Participation Rates in Texas
Citizens participate in governance by voting and ensuring that the government is transparent and accountable. America, being the foremost democracy in the world, has among the highest rates of citizens’ participation in issues of governance. The rates are however, lower than the national average in Texas State. The Texans participation rate in voting is appallingly low. Champagne and Edward report that in 2006, less than thirty percent of Texans eligible to vote participated in a gubernatorial contest full of political heavyweights (32). Low participation rates in voting and other aspects of governance results from domination of politics by conservative elites. These elites have thwarted reform progress. However, with sustained efforts of civil society and the federal government, Texans participation rates will go up.
Historically, Texas has had a protracted battle to allow women and racial minorities to vote. When Texas joined the Union in the 17th century, voting rights were limited to white adult men. The women’s suffrage movement pressured the government to extend voting rights to women. The federal government yielded to women’s demand and in 1920, women enjoyed equal voting rights with men. However, ethnic minorities like African Americans and Hispanics remained passive observers in the electoral process. Whites dominated political and economic establishments and barred ethnic minorities from voting.
White conservative elites passed laws requiring ethnic minorities to pay poll tax before they could participate in elections. This tax served to disenfranchise African American and Hispanic voters who found the tax prohibitive. Hispanic voters who qualified to vote could only vote for candidates that their white bosses preferred. This led to a court battle that Federal courts decided in favor of ethnic minorities.
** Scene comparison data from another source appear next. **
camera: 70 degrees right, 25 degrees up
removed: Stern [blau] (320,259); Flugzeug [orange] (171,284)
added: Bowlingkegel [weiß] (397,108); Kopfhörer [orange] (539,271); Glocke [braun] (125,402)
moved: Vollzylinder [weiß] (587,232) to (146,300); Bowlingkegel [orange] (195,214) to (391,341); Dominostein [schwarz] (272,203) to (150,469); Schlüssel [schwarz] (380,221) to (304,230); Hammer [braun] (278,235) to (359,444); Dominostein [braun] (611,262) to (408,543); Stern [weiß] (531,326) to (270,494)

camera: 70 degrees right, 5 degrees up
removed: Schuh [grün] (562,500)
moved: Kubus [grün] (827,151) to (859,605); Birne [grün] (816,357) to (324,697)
The court ordered Texas government to withdraw white primary and poll tax as pre-qualifications to participation in voting. The white majority turned to other measures to reduce ethnic minorities’ participation in elections. Schmidt cites “at-large elections and racial gerrymandering of election district boundaries” (54) as some of the tactics that white majority employed to keep ethnic minorities from the ballot.
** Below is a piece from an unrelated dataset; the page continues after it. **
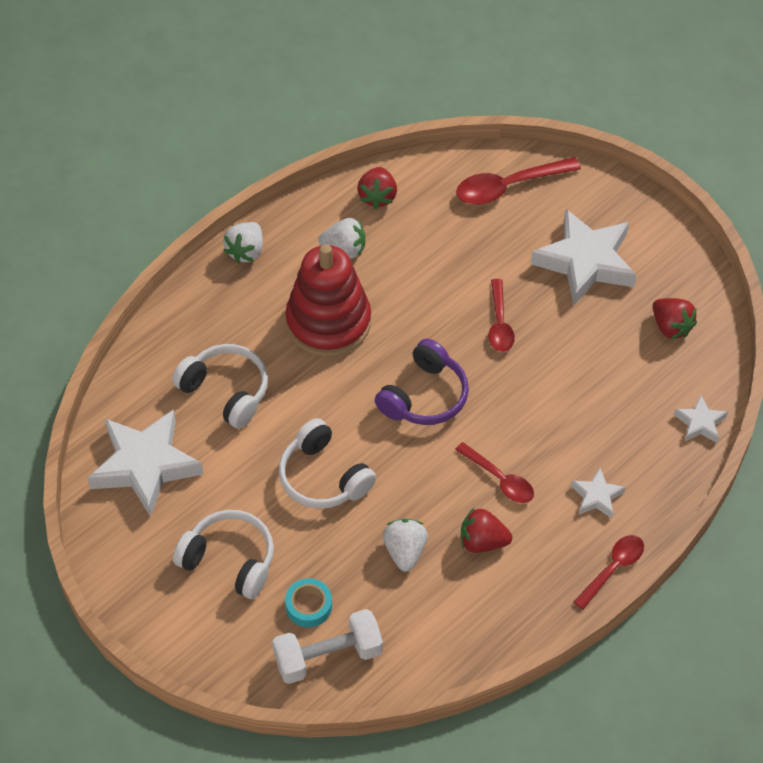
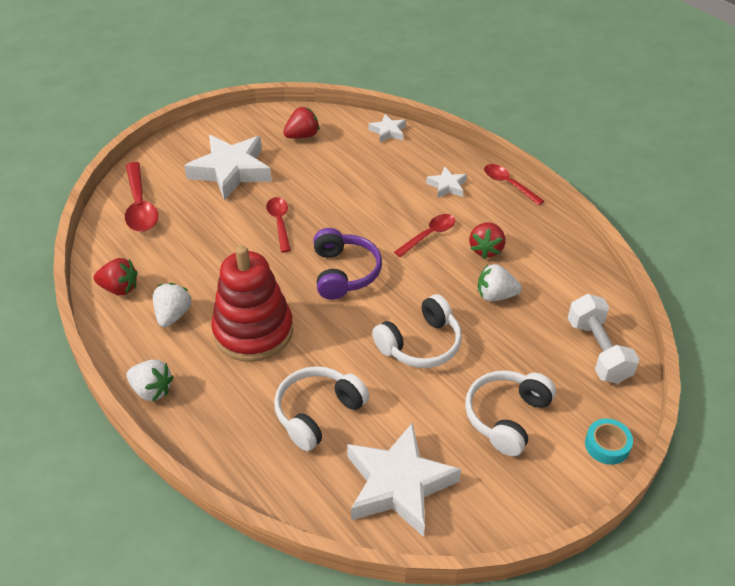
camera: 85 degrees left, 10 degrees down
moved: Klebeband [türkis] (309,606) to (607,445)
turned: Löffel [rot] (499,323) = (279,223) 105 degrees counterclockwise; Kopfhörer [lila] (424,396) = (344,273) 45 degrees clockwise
Today, Texans participate in politics and government through various ways. The first is through elections. To qualify to vote in Texas, one needs to be eighteen years old and above, be a registered voter in the state and above all, be an American citizen. One can therefore participate in elections by voting or active engagement in campaigns. Individuals can volunteer time, money, and services to an election campaign they deem worthwhile. More than elections, one can participate in politics through interest groups. These groups pressure the government to bring about reforms for betterment of people’s lives. Additionally, one can participate in government and politics through demonstrations, lobbying legislature, and sometimes through violent protests.
Schmidt argues that level of education, economic status, age, and strength of political parties influence voter turnout in United States of America (54). Texas lags behind other states because of a combination of factors. Majority of Texans languish in poverty and their education levels are lower in comparison to other states. Political consciousness is therefore low and hence the low participation rates. Champagne and Edward assert that states with “older, better-educated populations with relatively high incomes” will have higher rates of citizens’ participation in government. More than being politically conscious, educated people understand the complexity of the ballot process with relative ease.
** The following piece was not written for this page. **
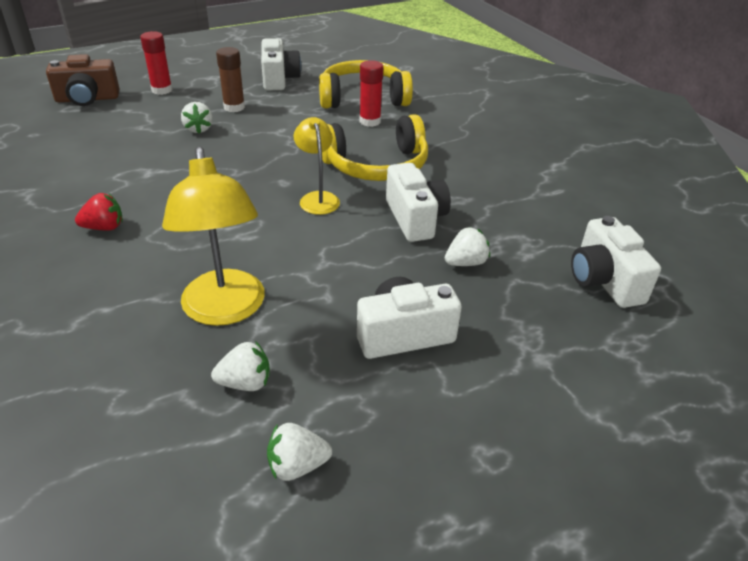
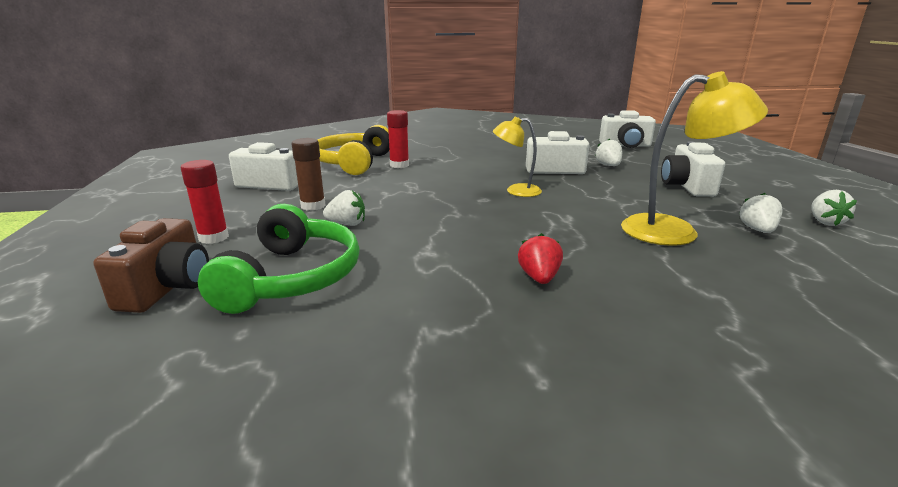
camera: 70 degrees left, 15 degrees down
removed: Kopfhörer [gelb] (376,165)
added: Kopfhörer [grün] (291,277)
Another reason for low participation rates in Texas is the influx of immigrants. Illegal or not, most immigrants shy away from social services and political participation for fear of deportation. Furthermore, immigrants are not well versed in America’s electoral process. Citizens participate more in the political process when they have effective labor unions and similar affiliations. Texans lack such unions and mobilization to turn out to vote is usually uncoordinated.
Texas’ culture plays an important role in influencing participation in politics and governance. Texas is among the states that wanted to secede from the Union during the civil war. Racial segregation was more intense than in other states. There is a high population of immigrants and practice of Mexican culture is more profound than in other states. Texans are hostile to tax progression and thus the limited services from the state. Labor unions are uncommon and the culture of political parties is not as entrenched as it is in other states. Interest groups have therefore been vital in agitating for reforms in a largely conservative state. The groups have focused on women’s suffrage, voting rights for ethnic minorities, and improved participation in governance. ‘Getting involved’ interest group for instance educate and mobilize people to participate in politics.
In conclusion, Texas lags behind in political and governance participation because of low literacy levels, poverty, and influx of immigrants. The state has an anti-unions attitude that deprives citizens a very important mobilization tool. The political culture that is a feature of other states is lacking in Texas. Looking ahead, interest groups can continue to lobby for legislations that reflect the diversity inherent in Texas. Civil education can also help to educate people on benefits of voting.
Champagne, Anthony, and Edward J. Harpham. Governing Texas: An Introduction to Texas Politics, Boston, MA: Wadsworth/Cengage Learning, 2013. Print.
Schmidt, Steffen W. American Government & Politics Today: Texas Edition. Boston, MA: Wadsworth/Cengage Learning, 2010. Print.